Multi-Agent Reinforcement Learning with Communication-Constrained Priors
Yang, Guang, Yang, Tianpei, Qiao, Jingwen, Wu, Yanqing, Huo, Jing, Chen, Xingguo, Gao, Yang
Communication is one of the effective means to improve the learning of cooperative policy in multi-agent systems. However, in most real-world scenarios, lossy communication is a prevalent issue. Existing multi-agent reinforcement learning with communication, due to their limited scalability and robustness, struggles to apply to complex and dynamic real-world environments.

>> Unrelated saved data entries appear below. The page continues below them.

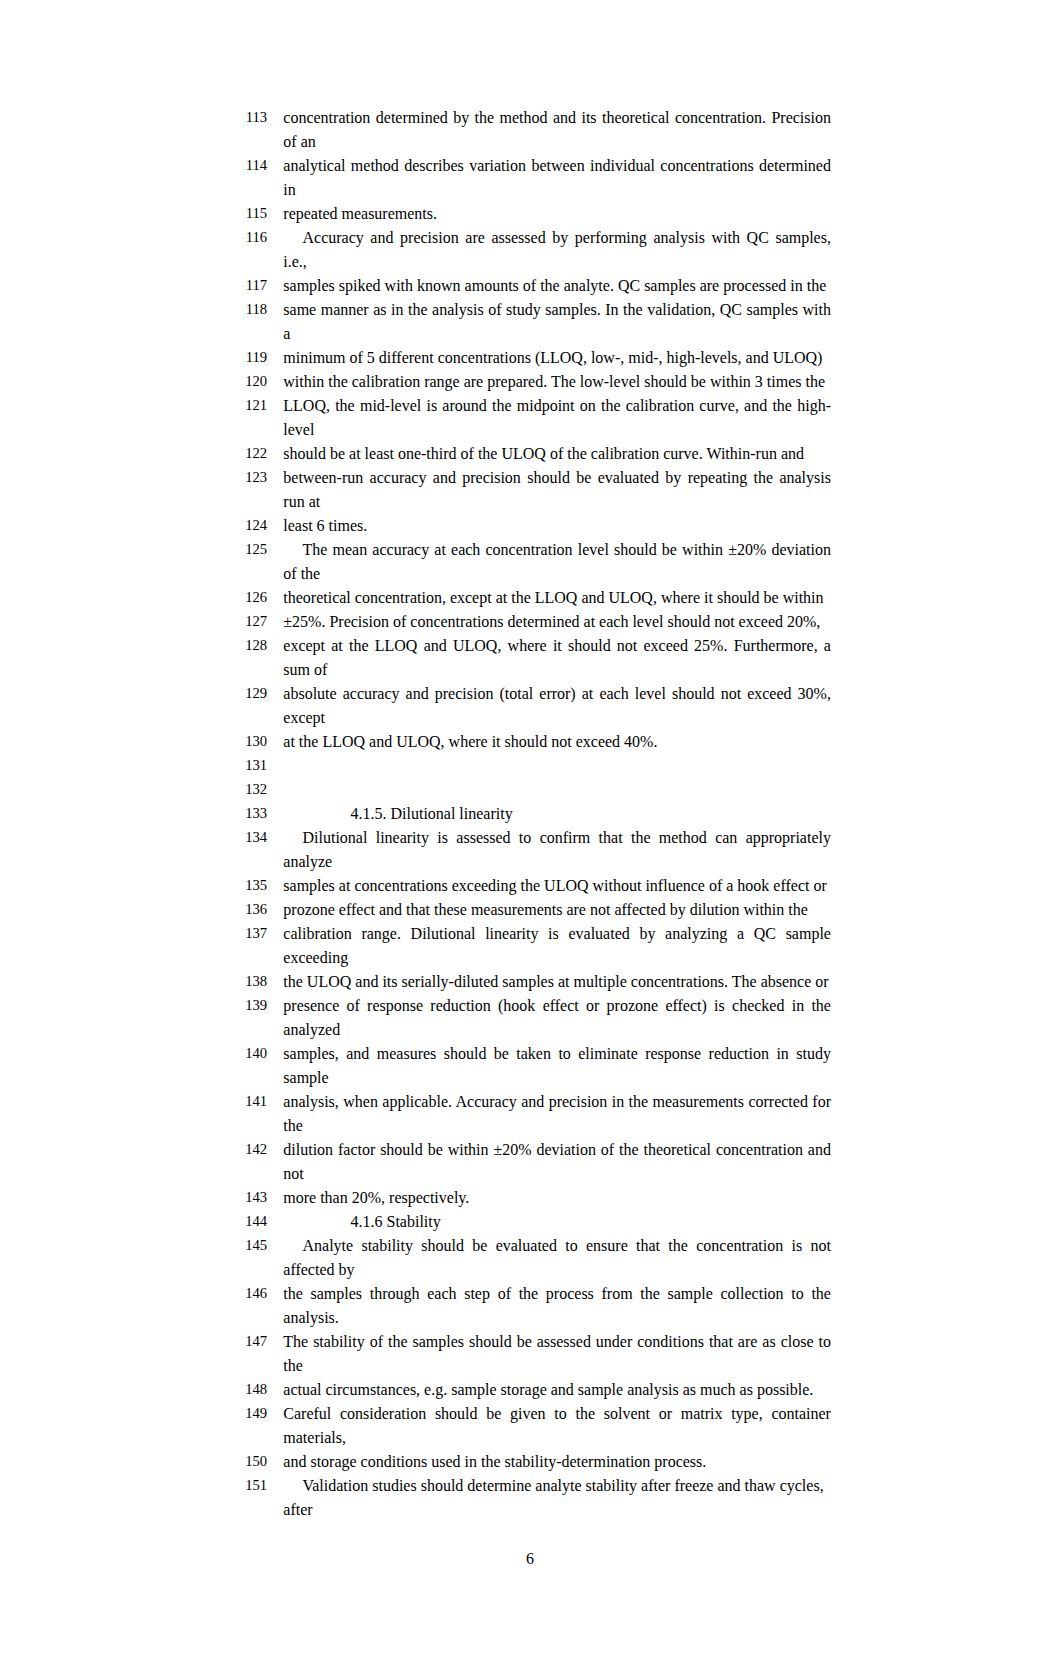113
concentration determined by the method and its theoretical concentration. Precision of an
114
analytical method describes variation between individual concentrations determined in
115
repeated measurements.
116
Accuracy and precision are assessed by performing analysis with QC samples, i.e.,
117
samples spiked with known amounts of the analyte. QC samples are processed in the
118
same manner as in the analysis of study samples. In the validation, QC samples with a
119
minimum of 5 different concentrations (LLOQ, low-, mid-, high-levels, and ULOQ)
120
within the calibration range are prepared. The low-level should be within 3 times the
121
LLOQ, the mid-level is around the midpoint on the calibration curve, and the high-level
122
should be at least one-third of the ULOQ of the calibration curve. Within-run and
123
between-run accuracy and precision should be evaluated by repeating the analysis run at
124
least 6 times.
125
The mean accuracy at each concentration level should be within ±20% deviation of the
126
theoretical concentration, except at the LLOQ and ULOQ, where it should be within
127
±25%. Precision of concentrations determined at each level should not exceed 20%,
128
except at the LLOQ and ULOQ, where it should not exceed 25%. Furthermore, a sum of
129
absolute accuracy and precision (total error) at each level should not exceed 30%, except
130
at the LLOQ and ULOQ, where it should not exceed 40%.
131
132
133
4.1.5. Dilutional linearity
134
Dilutional linearity is assessed to confirm that the method can appropriately analyze
135
samples at concentrations exceeding the ULOQ without influence of a hook effect or
136
prozone effect and that these measurements are not affected by dilution within the
137
calibration range. Dilutional linearity is evaluated by analyzing a QC sample exceeding
138
the ULOQ and its serially-diluted samples at multiple concentrations. The absence or
139
presence of response reduction (hook effect or prozone effect) is checked in the analyzed
140
samples, and measures should be taken to eliminate response reduction in study sample
141
analysis, when applicable. Accuracy and precision in the measurements corrected for the
142
dilution factor should be within ±20% deviation of the theoretical concentration and not
143
more than 20%, respectively.
144
4.1.6 Stability
145
Analyte stability should be evaluated to ensure that the concentration is not affected by
146
the samples through each step of the process from the sample collection to the analysis.
147
The stability of the samples should be assessed under conditions that are as close to the
148
actual circumstances, e.g. sample storage and sample analysis as much as possible.
149
Careful consideration should be given to the solvent or matrix type, container materials,
150
and storage conditions used in the stability-determination process.
151
Validation studies should determine analyte stability after freeze and thaw cycles, after
6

To address these challenges, we propose a generalized communication-constrained model to uniformly characterize communication conditions across different scenarios. Based on this, we utilize it as a learning prior to distinguish between lossy and lossless messages for specific scenarios. Additionally, we decouple the impact of lossy and lossless messages on distributed decision-making, drawing on a dual mutual information estimatior, and introduce a communication-constrained multi-agent reinforcement learning framework, quantifying the impact of communication messages into the global reward. Finally, we validate the effectiveness of our approach across several communication-constrained benchmarks.